Saved data entries:
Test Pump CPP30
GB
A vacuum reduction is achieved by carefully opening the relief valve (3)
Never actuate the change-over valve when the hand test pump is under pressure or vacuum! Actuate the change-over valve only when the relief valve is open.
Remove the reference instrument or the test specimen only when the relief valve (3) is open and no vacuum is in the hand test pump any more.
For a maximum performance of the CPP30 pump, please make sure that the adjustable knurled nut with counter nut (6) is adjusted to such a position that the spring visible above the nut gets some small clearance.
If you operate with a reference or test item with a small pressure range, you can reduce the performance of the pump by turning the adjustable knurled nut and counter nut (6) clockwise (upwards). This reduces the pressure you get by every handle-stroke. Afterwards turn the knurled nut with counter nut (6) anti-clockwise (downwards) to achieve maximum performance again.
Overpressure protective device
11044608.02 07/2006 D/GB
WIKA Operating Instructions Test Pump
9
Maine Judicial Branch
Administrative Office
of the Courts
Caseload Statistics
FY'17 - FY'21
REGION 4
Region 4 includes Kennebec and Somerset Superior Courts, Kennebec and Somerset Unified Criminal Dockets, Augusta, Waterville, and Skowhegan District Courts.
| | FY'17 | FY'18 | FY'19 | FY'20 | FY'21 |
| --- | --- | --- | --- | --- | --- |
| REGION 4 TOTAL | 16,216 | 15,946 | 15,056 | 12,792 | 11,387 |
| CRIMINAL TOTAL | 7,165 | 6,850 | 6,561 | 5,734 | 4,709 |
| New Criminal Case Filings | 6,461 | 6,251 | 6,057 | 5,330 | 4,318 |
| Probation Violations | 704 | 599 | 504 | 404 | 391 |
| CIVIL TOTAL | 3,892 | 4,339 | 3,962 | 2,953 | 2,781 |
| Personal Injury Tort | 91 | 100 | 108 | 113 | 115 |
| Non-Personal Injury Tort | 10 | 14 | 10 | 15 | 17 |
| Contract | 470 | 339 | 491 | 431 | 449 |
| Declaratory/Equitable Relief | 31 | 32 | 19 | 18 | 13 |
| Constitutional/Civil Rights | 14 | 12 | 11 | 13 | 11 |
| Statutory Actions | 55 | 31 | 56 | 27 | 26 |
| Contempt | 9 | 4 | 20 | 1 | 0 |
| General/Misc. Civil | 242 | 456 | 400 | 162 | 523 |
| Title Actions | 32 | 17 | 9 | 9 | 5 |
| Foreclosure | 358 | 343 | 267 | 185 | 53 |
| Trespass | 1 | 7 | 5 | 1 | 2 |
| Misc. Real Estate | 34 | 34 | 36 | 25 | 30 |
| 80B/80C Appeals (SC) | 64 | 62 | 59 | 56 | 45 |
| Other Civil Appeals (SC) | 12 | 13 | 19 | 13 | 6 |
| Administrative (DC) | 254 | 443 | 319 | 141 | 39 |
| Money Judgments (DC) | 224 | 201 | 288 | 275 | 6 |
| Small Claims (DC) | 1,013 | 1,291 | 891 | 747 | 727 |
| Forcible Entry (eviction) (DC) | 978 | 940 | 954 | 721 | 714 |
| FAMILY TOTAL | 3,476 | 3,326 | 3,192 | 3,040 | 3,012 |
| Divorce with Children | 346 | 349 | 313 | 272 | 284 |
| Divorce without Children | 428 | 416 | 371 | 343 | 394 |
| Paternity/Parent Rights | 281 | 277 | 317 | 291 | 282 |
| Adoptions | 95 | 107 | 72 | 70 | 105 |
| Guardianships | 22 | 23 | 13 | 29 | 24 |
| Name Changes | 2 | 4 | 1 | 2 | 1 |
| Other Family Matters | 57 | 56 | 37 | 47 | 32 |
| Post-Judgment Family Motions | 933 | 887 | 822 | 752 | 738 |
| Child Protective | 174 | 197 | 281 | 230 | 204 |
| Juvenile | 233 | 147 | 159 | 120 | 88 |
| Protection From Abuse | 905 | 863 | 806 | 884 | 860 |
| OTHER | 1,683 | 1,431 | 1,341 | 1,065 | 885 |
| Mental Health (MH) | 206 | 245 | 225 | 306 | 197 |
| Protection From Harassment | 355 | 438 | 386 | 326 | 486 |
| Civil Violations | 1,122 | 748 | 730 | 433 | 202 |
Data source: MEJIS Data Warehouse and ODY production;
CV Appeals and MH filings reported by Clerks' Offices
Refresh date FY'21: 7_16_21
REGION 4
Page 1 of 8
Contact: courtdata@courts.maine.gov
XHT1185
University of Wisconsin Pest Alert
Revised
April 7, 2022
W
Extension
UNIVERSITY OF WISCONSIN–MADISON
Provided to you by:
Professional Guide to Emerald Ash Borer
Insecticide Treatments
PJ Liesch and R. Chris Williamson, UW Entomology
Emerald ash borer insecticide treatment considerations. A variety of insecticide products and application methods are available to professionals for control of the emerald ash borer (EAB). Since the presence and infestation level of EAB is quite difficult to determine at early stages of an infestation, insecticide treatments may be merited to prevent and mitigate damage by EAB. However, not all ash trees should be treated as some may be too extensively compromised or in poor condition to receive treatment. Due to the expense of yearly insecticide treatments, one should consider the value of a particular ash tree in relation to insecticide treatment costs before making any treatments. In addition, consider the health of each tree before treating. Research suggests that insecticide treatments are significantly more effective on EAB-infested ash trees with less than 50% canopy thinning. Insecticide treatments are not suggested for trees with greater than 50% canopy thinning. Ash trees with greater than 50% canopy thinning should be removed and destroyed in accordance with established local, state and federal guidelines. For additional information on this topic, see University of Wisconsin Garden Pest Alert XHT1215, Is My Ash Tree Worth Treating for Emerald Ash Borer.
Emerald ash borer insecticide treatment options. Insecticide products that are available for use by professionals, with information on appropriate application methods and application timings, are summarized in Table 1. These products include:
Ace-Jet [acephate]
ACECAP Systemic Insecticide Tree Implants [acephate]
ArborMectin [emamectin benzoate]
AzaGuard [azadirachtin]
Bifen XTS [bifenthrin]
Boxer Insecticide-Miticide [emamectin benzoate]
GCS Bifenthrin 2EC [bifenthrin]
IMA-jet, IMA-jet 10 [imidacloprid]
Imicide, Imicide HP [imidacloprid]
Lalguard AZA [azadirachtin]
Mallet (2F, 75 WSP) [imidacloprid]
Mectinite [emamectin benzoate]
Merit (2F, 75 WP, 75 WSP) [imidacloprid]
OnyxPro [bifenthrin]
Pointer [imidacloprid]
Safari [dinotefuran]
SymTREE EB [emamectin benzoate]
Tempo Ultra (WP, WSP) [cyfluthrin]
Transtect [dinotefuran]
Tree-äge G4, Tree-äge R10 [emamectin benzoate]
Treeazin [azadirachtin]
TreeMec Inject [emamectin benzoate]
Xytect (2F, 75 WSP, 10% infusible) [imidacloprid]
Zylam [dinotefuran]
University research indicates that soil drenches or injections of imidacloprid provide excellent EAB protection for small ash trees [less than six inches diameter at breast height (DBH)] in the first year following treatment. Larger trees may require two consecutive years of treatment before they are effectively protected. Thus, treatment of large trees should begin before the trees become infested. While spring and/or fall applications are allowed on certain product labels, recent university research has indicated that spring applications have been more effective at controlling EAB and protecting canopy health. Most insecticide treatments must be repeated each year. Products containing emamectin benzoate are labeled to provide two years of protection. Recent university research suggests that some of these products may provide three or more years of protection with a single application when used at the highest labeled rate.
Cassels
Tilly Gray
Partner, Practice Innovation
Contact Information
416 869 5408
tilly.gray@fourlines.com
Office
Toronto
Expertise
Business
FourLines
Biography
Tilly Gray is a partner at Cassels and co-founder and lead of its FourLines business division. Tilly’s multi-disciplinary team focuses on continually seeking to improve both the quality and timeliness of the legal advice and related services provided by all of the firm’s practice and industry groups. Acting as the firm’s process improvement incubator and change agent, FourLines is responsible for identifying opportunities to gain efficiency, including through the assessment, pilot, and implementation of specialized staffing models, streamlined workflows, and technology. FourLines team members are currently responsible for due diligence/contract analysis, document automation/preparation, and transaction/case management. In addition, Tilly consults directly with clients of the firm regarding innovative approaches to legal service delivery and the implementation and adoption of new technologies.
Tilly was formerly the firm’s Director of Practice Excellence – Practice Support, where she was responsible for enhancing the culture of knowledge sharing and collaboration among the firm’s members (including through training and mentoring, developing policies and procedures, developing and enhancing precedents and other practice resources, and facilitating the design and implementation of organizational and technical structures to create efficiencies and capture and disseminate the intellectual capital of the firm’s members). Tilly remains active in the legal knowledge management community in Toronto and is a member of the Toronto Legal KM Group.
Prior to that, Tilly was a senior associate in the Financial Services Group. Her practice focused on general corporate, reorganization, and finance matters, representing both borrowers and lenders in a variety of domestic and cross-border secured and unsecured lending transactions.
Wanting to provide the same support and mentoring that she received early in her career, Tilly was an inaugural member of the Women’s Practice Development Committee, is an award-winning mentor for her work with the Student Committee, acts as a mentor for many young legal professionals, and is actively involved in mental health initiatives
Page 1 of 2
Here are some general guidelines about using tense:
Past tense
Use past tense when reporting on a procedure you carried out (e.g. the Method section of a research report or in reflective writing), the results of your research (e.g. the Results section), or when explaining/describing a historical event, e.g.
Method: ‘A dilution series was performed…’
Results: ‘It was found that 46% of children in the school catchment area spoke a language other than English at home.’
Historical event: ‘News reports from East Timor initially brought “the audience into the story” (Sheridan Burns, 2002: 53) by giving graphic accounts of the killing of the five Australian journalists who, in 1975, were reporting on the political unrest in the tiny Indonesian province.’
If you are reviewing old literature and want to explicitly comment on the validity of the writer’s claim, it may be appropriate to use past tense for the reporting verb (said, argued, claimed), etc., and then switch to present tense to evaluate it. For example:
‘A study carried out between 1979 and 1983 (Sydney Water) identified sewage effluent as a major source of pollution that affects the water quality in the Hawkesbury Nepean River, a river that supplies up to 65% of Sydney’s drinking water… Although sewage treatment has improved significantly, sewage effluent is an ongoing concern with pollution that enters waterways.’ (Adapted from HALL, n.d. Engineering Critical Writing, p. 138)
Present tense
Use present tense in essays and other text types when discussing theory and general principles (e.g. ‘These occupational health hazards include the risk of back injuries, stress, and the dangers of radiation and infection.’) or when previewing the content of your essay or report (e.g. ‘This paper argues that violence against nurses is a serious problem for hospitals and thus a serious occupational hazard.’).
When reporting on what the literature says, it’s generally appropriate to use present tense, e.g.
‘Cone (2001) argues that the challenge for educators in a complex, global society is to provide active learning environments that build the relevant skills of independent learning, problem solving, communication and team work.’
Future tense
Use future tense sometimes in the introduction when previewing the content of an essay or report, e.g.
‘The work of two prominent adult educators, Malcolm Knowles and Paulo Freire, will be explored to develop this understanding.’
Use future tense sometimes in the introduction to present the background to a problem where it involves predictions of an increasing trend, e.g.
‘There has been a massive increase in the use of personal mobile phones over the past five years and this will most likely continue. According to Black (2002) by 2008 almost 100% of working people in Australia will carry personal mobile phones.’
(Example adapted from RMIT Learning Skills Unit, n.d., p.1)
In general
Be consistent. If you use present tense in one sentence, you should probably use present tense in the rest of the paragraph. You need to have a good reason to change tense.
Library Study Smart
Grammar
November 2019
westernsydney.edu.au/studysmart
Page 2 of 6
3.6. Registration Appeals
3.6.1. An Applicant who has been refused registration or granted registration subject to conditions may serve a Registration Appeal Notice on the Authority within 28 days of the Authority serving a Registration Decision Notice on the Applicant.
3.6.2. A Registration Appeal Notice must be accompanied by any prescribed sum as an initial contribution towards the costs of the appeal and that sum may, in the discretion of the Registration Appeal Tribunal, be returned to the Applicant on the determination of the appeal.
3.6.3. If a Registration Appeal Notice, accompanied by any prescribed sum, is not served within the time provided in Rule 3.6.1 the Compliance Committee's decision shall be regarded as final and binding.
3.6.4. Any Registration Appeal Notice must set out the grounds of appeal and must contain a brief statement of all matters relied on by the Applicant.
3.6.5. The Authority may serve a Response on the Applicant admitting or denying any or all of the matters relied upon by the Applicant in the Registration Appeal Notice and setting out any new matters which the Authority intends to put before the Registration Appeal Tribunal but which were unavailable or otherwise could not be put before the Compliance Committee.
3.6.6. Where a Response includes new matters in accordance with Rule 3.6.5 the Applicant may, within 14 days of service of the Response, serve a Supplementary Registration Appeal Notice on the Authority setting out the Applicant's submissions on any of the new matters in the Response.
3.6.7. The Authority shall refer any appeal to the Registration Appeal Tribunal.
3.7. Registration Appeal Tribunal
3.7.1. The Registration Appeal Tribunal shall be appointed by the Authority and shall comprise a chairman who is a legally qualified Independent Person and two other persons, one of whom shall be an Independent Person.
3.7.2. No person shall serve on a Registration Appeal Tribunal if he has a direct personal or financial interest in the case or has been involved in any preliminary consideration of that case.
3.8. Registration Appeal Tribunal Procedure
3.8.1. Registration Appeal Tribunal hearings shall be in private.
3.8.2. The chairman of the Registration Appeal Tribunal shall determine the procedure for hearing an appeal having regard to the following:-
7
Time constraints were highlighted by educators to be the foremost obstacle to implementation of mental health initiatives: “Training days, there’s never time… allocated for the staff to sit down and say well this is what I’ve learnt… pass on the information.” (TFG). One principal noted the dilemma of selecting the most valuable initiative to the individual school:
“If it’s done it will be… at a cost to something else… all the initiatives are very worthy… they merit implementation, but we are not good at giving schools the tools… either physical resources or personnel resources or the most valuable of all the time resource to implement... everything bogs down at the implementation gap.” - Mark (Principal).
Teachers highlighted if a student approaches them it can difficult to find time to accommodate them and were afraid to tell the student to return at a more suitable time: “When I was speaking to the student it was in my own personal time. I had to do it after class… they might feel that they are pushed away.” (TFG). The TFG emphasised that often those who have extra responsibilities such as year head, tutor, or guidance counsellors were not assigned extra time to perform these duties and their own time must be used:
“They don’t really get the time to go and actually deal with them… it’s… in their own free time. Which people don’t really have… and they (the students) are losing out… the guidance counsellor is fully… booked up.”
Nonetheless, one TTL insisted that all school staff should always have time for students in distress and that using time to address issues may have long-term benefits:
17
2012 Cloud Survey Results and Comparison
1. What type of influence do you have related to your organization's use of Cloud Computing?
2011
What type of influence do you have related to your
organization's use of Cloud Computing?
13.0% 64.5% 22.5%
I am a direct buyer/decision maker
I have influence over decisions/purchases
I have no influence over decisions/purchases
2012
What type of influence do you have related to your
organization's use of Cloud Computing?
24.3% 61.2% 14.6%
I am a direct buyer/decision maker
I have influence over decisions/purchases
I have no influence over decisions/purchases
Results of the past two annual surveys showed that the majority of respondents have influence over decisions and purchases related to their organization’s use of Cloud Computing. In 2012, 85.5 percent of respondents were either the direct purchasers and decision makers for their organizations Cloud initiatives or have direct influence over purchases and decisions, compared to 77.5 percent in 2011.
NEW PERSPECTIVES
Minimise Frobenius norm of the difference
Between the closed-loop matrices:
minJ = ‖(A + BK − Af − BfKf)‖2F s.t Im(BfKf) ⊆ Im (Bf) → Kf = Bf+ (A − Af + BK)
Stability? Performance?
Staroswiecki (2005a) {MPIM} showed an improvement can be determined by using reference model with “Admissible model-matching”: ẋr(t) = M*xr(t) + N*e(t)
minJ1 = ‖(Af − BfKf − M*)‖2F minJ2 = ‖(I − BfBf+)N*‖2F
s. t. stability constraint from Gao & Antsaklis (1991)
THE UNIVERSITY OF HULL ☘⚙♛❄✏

**TASK DESCRIPTION**
Find every line in the records that contains the word "chairman"; copy those lines.

**WORKED SOLUTION**
3.7.1. The Registration Appeal Tribunal shall be appointed by the Authority and shall comprise a chairman who is a legally qualified Independent Person and two other persons, one of whom shall be an Independent Person.
3.8.2. The chairman of the Registration Appeal Tribunal shall determine the procedure for hearing an appeal having regard to the following:-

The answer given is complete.